Yesterday I found an old mini scaffolding pole stand, and it's the same ID as the diameter of a small Radius spirit can! I tried it as a die with some tinplate scrap to see if it would make end caps for homemade cans. It worked a treat with an aluminium plunger compressing the blank in an engineering vice. So using new clean tinplate cut accurately into oversize circles, clean round end caps can easily be made. Then the can body is cut to size and wrapped around the end caps, clamped as before with hose clamps and soldered with a combination of heat gun and iron. Then finished with a plumbing fitting spout as before. Gives a neat result, which fits into the windscreen and into the tin. Compares nicely with the original
Hi @Twoberth . What a great post to start the day with! Great work and an inventive mind. Best Regards, Kerophile.
@kerophile Thanks George. I have mentioned it before that when I first read your post here I began looking at everyday items with my 'stovie' hat on. So spotting things with fettling potential was a trick (one of many) that I learned from you.
Very impressive, that has come out so nice. Great idea with pressing the end caps thanks for sharing it with us. What did you use for the fuel cap?
Thank you for sharing your methods and work. You make hard work look easy. I want to try my hand at something similar, as a result of reading your posts on tin smithing.
Thanks everyone for comments. @Kiwi NZ , I made the fuel cap as shown here, but ground the hexagonal nut round before soldering on a circular cap.
@Twoberth I asume you mean that you spent time carefully working the points off on a grinding wheel. It would be great to figure out a way of mounting it up so as to turn the outside on a lathe and maybe add a bit of knurling.

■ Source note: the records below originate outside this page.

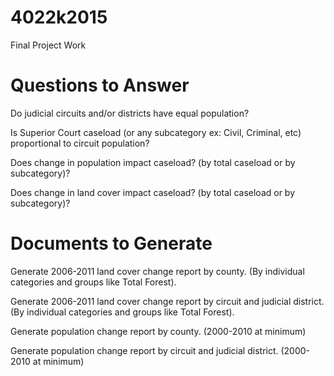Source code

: # 4022k2015
Final Project Work


Questions to Answer
===================
Do judicial circuits and/or districts have equal population?

Is Superior Court caseload (or any subcategory ex: Civil, Criminal, etc) proportional to circuit population?

Does change in population impact caseload? (by total caseload or by subcategory)?

Does change in land cover impact caseload? (by total caseload or by subcategory)?

Documents to Generate
=====================
Generate 2006-2011 land cover change report by county. (By individual categories and groups like Total Forest).

Generate 2006-2011 land cover change report by circuit and judicial district. (By individual categories and groups like Total Forest).

Generate population change report by county.  (2000-2010 at minimum)

Generate population change report by circuit and judicial district.  (2000-2010 at minimum)
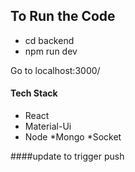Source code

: 
## To Run the Code

* cd backend
* npm run dev

Go to localhost:3000/


#### Tech Stack
* React
* Material-Ui
* Node
*Mongo
*Socket

####update to trigger push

You can actually hold the nut in a three jaw lathe chuck. I have done it to turn the nut down to round on previous small cans. But since I don't have a knurling attachment, I like to give it a rough ground finish afterwards anyway, so I just use the grinding belt rather than set up the lathe. I put a small bar through the nut to apply and hold pressure onto the belt when grinding, or you end up with burned fingers and/or flying hot nuts! On larger cans a hexagonal cap looks OK anyway.